Amar & Isabelle Guillen - Guillenphoto.com - Un voyage sans tôle, ni ferraille
Un voyage sans tôle, ni ferraille.
Février. Nous sommes partis pour un voyage au Bélize et plus particuliérement sur l'île de Ambergris.
Nous sommes toujours dans la phase de découverte de la mer des caraïbes. Après avoir exploré le sud des caraïbes, nous avons décidé de voir l'Amérique Centrale. Nous sommes partis sans à priori. Nous savions juste qu'il y avait un trou bleu, qu'il était beau et que son exploration avait été réalisée par Cousteau en 1972.
Comme nous n'avions jamais vu de trou bleu, c'était l'une des principales raisons de notre voyage. En arrivant, nous nous renseignons auprès du club de plongée du type de plongée qu'il y a à réaliser. Des tombants, des grottes, des canyons, des passes avec des courants...
- Mais où sont les épaves? demande Isabelle un peu inquiète.
- Quelles épaves? Nous répond le responsable du club. Il n'y en pas dans cette région du bélize. Pas de ports proches, donc pas de commerce marin et pas de route maritime majeure au large du Bélize. Donc peu de chance pour que les bateaux coulent...
Nous nous regardons, abasourdis. Pas une seule épave. La fin des haricots...
Nous qui adorons la tôle, qui adorons le contact de la ferraille sous l'eau, nous voilà réduits à prendre en photos des tombants et des canyons. Pas d'histoire de bravoure ou de contrebande à se mettre sous la dent. C'est la première fois que cela nous arrive. Enfin, nous sommes là, il faudra faire avec. On ne peut pas aller ailleurs. Nous avons payé assez cher l'avion pour venir.
Nous décidons de plonger sur la roche. Mais pourquoi tant aimer les épaves nous direz vous? Eh bien, nous ne savons pas nous mêmes, mais la seule chose dont nous soyons sûrs, c'est qu'un voyage de plongée sans ferraille, n'est pas un voyage de plongée complet.
Nous aimons les histoires des bateaux qui ont coulé. Cela nous vient certainement des épaves normandes que nous chérissons tant.

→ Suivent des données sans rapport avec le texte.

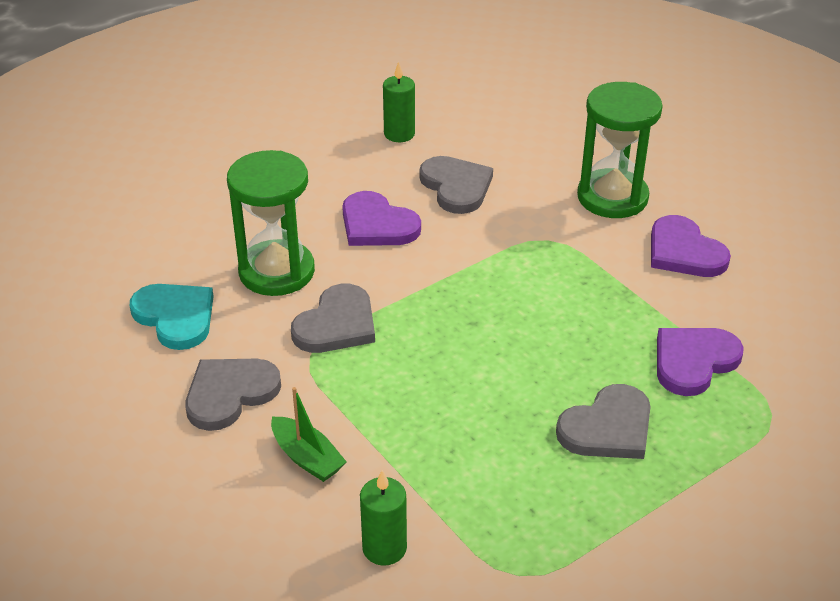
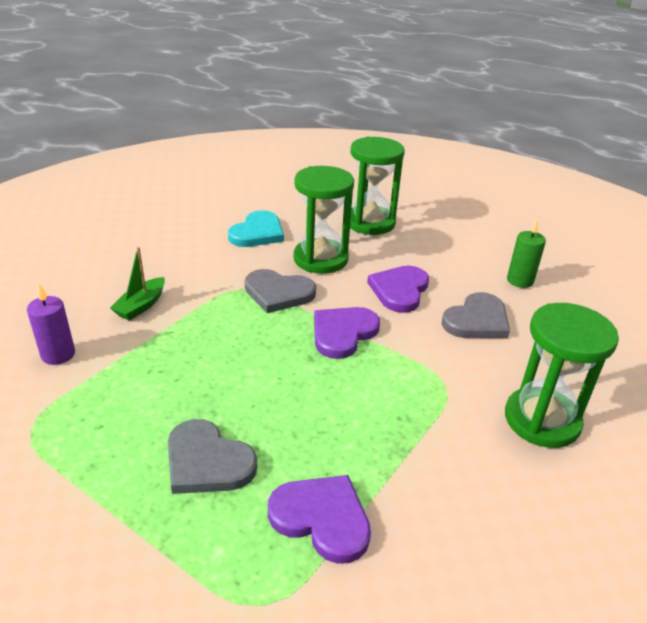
camera: 70 degrees right, 5 degrees down
(210, 207) = (370, 223): none -> green hourglass
(230, 394) = (194, 265): grey heart -> none
(384, 548) = (58, 354): green candle -> purple candle
(684, 252) = (494, 490): purple heart -> purple heart (343, 333)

Mais quelle émotion de pénétrer dans une cabine de capitaine, ou alors dans la chambre des moteurs!!!!
C'est toujours un moment émouvant de savoir que des personnes ont vécu dans ces endroits, ont rêvé, ont parlé, se sont disputés puis réconciliés. Pour nous, ce sont nos meilleurs moments de plongée. Nous nous renseignons sur la nature des épaves, leurs histoires. C'est un grand moment d'avant et d'après plongée. C'est aussi important que la plongée elle même.

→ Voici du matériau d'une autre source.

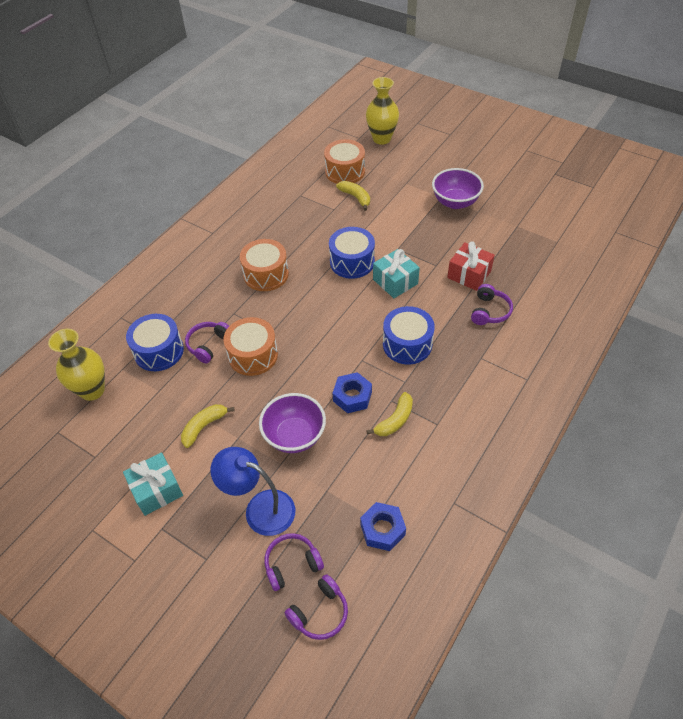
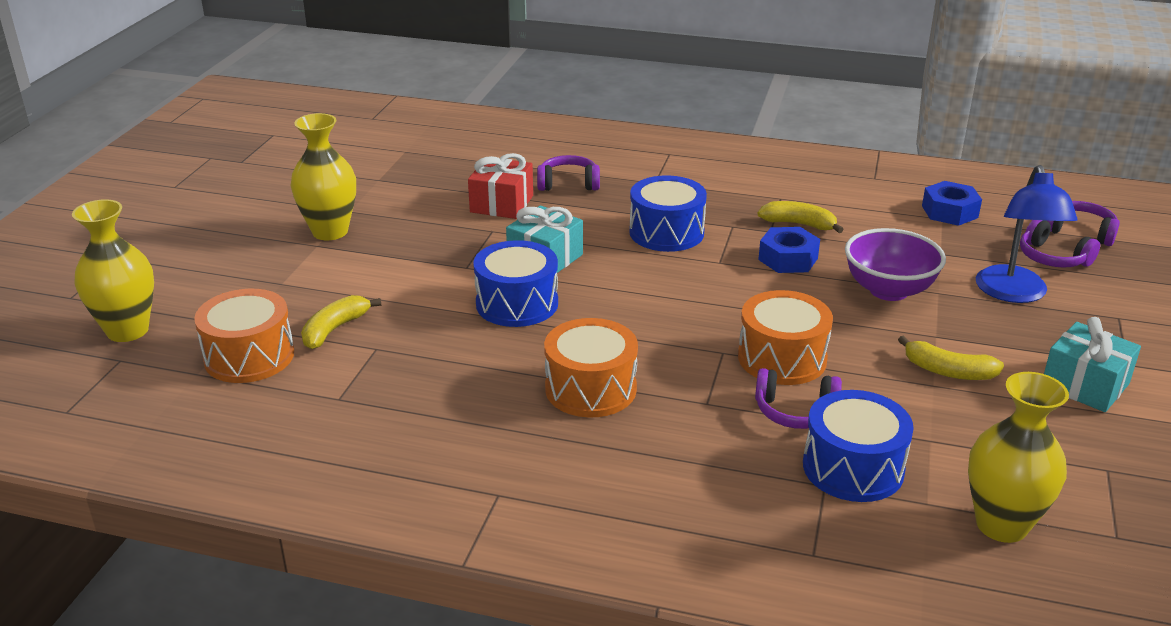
camera: 110 degrees left, 20 degrees down
(455, 202) = (330, 231): purple bowl -> yellow vase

Avez vous eu déjà la sensation de toucher de la ferraille et que des frissons vous parcourent? Eh bien pour nous, pour certaines épaves, c'est tout simplement cela. On sent que le courant passe et qu'il va se produire quelque chose de magique.
En plus les épaves sont bien souvent des lieux de vie et de rassemblement de poissons qu'on ne rencontre pas ailleurs. Quand nous étions à Curaçao nous avons plongé sur une épave avec des tarpons énormes qui montaient la garde. Nous en avons vu d'autres sur les reefs mais rien à voir avec le fait qu'ils soient les gardiens sous marins de l'épave. En plus, une épave c'est calme, monumental, impressionnant...
En tout cas, à Ambergris pas d'épave. Nous étions un peu dépités mais nous avons eu deux superbes guides qui ont fait oublié notre désarroi. Ils nous ont emmené sur des sites poissonneux comme jamais nous n'avions vu. Requins, raies, bancs de gorettes, tortues nous ont fait oublié le manque d'épaves.
Mais la première chose que nous avons en rentrant, c'est de prendre un livre et de rechercher une destination avec des épaves.
Ce sera Key Largo en Floride (aux Etats Unis). Le voyage est déjà réservé pour avril.